A Economia Solidária se caracteriza por concepções e práticas fundadas em relações de colaboração solidária, inspiradas por valores culturais que colocam o ser humano na

sua integralidade ética e lúdica e como sujeito e finalidade da atividade económica, ambientalmente sustentável e socialmente justa, ao invés da acumulação privada do capital. Essa prática de produção, comercialização, finanças e consumo privilegia a autogestão, a cooperação, o desenvolvimento comunitário e humano, a satisfação das necessidades humanas, a justiça social, a igualdade de gênero, raça, etnia, acesso igualitário à informação, ao conhecimento e a segurança alimentar, preservação dos recursos naturais pelo manejo sustentável e responsabilidade com as gerações, presente e futuro, construindo uma nova forma de inclusão social com a participação de todos.

O termo economia solidária refere-se, assim, a práticas vinculadas a diversos empreendimentos, com o propósito de criar novas experiências ou recriá-las a partir de experiências alternativas de enfrentamento das crises na esfera do trabalho, através da organização coletiva dos trabalhadores e de sua inserção no mercado.

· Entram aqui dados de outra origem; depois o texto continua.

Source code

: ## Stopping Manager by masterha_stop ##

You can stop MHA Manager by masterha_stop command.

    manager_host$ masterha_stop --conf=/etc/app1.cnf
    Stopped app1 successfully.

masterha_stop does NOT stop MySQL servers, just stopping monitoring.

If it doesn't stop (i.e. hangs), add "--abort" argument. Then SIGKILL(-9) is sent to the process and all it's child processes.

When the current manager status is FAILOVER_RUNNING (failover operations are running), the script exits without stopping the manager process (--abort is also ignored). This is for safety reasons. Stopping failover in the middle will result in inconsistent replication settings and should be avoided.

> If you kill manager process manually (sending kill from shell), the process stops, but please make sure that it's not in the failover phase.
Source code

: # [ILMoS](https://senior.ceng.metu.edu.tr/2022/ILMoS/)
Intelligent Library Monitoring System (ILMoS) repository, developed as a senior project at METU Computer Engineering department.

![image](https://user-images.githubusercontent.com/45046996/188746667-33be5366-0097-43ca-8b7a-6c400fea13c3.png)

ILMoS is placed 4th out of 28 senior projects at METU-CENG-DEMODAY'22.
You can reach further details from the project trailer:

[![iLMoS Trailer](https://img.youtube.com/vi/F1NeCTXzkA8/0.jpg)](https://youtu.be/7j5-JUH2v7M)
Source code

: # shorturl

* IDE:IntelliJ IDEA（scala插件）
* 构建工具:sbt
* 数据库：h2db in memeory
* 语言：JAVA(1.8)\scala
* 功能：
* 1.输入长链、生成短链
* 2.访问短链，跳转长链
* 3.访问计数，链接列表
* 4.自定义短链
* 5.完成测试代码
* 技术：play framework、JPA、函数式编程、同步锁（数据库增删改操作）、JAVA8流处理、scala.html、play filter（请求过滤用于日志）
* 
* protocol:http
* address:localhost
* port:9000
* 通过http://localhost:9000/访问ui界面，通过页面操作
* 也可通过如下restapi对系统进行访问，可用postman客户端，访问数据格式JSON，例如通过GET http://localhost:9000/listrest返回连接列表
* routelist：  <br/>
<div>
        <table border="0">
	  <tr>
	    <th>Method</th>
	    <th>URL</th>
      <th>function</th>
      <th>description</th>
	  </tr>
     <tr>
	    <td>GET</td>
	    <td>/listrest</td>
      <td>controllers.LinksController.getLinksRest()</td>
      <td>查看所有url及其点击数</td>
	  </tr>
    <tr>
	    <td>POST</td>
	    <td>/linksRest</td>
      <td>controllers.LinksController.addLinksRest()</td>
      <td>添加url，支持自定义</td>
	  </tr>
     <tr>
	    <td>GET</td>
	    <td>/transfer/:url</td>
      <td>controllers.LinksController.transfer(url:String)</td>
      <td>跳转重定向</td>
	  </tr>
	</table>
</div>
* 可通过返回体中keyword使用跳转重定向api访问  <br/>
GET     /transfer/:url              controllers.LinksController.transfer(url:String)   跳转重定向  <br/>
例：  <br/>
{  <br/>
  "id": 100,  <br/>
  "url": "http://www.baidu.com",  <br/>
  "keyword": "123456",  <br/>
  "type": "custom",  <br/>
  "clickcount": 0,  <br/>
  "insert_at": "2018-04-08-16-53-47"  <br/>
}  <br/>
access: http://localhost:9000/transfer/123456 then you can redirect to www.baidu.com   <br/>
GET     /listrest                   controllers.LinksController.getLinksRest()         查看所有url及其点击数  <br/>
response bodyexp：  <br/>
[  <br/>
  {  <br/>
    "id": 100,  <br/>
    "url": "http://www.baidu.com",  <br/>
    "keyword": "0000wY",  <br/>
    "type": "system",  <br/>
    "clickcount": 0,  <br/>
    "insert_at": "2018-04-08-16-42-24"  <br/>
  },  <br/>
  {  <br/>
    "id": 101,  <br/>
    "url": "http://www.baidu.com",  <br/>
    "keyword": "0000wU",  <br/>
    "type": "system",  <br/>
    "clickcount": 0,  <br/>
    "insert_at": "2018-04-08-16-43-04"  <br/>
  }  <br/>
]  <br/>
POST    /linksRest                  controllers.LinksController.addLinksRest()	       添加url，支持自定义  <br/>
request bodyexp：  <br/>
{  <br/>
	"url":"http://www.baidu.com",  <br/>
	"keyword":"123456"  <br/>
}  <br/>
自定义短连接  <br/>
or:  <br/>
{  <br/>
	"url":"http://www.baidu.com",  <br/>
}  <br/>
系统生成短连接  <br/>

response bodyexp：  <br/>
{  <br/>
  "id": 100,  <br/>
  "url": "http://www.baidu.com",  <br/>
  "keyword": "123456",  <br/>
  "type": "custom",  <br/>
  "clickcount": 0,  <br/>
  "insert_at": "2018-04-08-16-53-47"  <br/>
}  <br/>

Há ainda diversos outros conceitos sobre Economia Solidária, mas entre eles observa-se em comum: o homem como centro e fim da ação económica e não mais o capital; autogestão e participação solidária nos empreendimentos; e, preocupação com a sustentabilidade em todo o processo de produção, que vai da obtenção da matéria-prima até os resíduos pós-consumo.

A economia solidária mobiliza então mais que um capital social, pois pelos objetivos a que se presta mobiliza um capital cívico (Evers, 2001 apud Laville, 2009) e trouxe ao debate público as noções de “utilidade social” e “interesse coletivo” (Laville, 2009).

Pode-se dizer ainda que a economia solidária ultrapassa a economia social ao atuar nas dimensões políticas e económicas, através da integração entre a esfera económica e a esfera dos movimentos sociais, uma vez que “suas ações concretas e suas

bandeiras atuais reclamam o caráter universal irrevogável dos direitos cidadãos e a necessidade de um novo sistema de regulação da economia” (Gaiger, 2009: 88).

Estivill (2009: 103) contribui com o debate sobre a diferenciação entre economia solidária e economia social:

La economía solidaria sería una hibridación de esta diversidad de economías que revitalizaría la democracia por cuanto supone nuevas formas de participación y de proyección política. De esta forma, la economía solidaria se distinguiría de la noción del tercer sector, más marcada por la acción privada de corte filantrópico y de la economía social que habría abandonado su dimensión política en el proceso de sucesivas diferenciaciones de sus diversas familias (cooperativas, mutualidades, asociaciones, …) y por la institucionalización y su acomodación con el estado y el mercado.

Assim, ressalta-se mais uma vez o caráter político da economia solidária em comparação à economia social.